Suddenly, thousands of people could see how thousands of other people moved, breathed, laughed or walked who cohabited the same planet. A way of traveling without leaving the site, a first step for the audiovisual globalization that, a century later, would multiply exponentially with the appearance of the internet and social networks.

Although each Lumière operator had the importance of it, there are some that stood out above the rest. One of them was Gabriel Veire. Veyre filmed more than 30 films in Mexico, later passing through Cuba, Venezuela and Colombia.

Subsequently, he captured scenes across China, ancient Indochina, and Japan. This fate was what led him to end his relationship with the Lumières, since his filming was not to the liking of his employers, who wanted images that showed more exoticism than that shown by Veyre, who focused on more realistic scenes than commercials from Japan. Meiji.

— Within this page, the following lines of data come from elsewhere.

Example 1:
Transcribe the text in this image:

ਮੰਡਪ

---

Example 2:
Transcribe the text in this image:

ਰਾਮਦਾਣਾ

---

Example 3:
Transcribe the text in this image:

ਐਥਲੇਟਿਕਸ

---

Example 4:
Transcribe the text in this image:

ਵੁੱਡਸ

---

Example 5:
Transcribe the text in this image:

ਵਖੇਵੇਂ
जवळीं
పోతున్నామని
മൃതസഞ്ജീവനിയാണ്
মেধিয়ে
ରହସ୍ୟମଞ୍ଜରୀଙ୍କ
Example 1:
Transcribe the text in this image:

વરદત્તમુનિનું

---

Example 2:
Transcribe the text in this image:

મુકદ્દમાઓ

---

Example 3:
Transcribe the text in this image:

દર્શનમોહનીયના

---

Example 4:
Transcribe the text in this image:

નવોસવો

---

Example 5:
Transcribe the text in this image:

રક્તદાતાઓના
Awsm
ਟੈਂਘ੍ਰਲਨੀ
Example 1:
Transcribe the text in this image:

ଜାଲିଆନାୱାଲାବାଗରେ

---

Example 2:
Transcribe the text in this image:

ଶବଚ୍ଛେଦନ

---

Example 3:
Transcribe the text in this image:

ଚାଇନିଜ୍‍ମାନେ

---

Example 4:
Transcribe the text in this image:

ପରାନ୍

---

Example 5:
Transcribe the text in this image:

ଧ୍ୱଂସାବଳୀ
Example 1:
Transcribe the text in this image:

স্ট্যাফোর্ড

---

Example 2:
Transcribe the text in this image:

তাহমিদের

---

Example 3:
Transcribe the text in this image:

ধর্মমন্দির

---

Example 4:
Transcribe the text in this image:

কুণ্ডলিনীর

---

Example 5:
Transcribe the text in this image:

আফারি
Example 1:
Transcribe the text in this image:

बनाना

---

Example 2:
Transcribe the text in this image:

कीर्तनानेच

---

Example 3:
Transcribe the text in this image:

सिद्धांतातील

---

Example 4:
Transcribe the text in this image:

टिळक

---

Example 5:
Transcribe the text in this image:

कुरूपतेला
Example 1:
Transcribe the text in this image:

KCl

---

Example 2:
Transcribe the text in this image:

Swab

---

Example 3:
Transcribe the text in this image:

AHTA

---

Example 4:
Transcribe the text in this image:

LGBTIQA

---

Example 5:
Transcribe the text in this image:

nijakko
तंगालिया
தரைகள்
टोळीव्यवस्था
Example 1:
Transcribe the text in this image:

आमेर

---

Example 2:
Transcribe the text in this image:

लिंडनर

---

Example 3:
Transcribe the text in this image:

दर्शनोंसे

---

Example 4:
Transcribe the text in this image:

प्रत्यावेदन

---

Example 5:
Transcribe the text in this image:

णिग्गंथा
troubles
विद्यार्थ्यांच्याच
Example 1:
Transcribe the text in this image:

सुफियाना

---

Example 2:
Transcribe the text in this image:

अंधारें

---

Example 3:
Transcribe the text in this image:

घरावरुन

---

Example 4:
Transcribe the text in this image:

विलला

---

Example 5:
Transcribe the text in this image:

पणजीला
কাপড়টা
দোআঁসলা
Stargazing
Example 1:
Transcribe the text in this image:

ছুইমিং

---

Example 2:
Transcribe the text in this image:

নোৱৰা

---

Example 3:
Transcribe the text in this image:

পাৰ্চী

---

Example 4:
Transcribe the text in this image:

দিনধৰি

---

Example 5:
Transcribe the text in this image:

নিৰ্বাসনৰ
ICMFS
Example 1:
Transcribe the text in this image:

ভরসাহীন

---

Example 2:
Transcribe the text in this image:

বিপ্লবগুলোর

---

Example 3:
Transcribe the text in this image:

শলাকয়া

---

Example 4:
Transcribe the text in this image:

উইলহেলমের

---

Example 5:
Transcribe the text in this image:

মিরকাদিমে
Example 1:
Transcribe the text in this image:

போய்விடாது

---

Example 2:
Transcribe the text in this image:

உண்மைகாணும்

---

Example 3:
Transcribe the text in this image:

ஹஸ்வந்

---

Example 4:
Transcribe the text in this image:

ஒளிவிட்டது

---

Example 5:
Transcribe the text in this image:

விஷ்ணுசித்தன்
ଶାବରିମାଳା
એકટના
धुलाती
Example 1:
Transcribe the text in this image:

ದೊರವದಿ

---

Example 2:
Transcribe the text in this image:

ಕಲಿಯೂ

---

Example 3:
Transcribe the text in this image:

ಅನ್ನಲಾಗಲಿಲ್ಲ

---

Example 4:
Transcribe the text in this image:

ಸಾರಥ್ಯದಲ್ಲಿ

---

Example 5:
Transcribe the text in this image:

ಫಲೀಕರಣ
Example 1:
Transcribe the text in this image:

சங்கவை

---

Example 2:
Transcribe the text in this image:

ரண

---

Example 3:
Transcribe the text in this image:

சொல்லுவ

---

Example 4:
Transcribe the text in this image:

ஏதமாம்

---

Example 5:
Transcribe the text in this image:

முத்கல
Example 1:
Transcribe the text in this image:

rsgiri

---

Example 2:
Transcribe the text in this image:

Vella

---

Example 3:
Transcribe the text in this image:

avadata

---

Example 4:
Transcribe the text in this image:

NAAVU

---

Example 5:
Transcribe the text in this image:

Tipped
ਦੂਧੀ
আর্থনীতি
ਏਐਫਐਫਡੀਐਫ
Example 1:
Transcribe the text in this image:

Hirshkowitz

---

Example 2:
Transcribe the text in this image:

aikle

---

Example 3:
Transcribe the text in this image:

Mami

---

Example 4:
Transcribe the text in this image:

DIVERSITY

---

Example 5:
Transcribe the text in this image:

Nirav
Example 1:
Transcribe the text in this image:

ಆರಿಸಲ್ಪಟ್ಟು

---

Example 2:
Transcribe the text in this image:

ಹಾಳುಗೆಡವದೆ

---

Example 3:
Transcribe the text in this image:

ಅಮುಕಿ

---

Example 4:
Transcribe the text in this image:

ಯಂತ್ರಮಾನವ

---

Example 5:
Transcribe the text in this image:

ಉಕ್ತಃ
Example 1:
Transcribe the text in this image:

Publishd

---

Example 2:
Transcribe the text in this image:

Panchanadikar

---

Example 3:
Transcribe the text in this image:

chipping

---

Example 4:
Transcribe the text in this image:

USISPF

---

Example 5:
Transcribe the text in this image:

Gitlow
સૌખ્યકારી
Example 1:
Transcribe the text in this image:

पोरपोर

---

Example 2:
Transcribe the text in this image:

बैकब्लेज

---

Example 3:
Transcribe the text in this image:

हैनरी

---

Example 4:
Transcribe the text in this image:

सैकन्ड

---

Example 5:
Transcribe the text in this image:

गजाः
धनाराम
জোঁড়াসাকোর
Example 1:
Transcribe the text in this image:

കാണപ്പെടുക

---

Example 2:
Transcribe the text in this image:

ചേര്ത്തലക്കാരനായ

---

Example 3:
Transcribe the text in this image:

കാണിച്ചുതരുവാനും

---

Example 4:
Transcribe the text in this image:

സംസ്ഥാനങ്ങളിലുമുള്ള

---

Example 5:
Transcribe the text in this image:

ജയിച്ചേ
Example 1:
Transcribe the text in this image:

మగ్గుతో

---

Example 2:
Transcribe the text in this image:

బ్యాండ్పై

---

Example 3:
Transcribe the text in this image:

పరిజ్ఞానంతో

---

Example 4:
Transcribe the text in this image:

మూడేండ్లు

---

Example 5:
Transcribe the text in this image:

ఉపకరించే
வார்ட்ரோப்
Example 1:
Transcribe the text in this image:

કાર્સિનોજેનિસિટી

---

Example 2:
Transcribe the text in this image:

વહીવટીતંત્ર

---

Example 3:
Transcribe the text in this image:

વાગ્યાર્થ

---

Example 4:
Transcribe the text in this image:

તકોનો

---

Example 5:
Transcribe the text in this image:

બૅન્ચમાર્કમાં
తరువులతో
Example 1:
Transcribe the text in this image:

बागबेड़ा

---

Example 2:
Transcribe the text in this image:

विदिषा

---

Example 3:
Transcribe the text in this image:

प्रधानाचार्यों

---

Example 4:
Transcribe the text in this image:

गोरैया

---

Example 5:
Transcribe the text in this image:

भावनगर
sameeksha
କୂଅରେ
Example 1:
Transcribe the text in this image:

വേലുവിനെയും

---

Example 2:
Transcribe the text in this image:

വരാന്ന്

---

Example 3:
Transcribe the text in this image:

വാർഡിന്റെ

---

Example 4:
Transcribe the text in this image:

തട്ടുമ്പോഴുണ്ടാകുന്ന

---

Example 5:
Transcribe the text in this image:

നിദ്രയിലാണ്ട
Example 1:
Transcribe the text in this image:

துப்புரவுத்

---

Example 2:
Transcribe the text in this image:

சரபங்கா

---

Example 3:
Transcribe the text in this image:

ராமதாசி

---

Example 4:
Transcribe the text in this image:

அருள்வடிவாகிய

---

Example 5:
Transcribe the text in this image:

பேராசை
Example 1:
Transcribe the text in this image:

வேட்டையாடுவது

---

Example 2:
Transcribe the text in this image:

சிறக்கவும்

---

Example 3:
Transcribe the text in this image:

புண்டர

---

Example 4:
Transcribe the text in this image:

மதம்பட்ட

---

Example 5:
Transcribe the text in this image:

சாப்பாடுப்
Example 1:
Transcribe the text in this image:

Veyre gradually became a documentary filmmaker, whose style and pretensions were not the most purely commercial, but also the critical message through what was filmed.

Gabriel Veyre

Images filmed in Morocco by Gabriel Veyre

Today, travel and work (the famous concepts of traveling or digital nomadism, so fashionable in recent times) is still a dream for many humans eager to discover the planet, with the nuance that it is now infinite times easier than in the days of the Lumières, when moving from one place to another was a true odyssey within the reach of very few.

From this point of view, it becomes even more important the creation of the cinematograph and the work of the Lumières that, although its objective was purely commercial, allowed hundreds of young people to dream of the adventure of the world.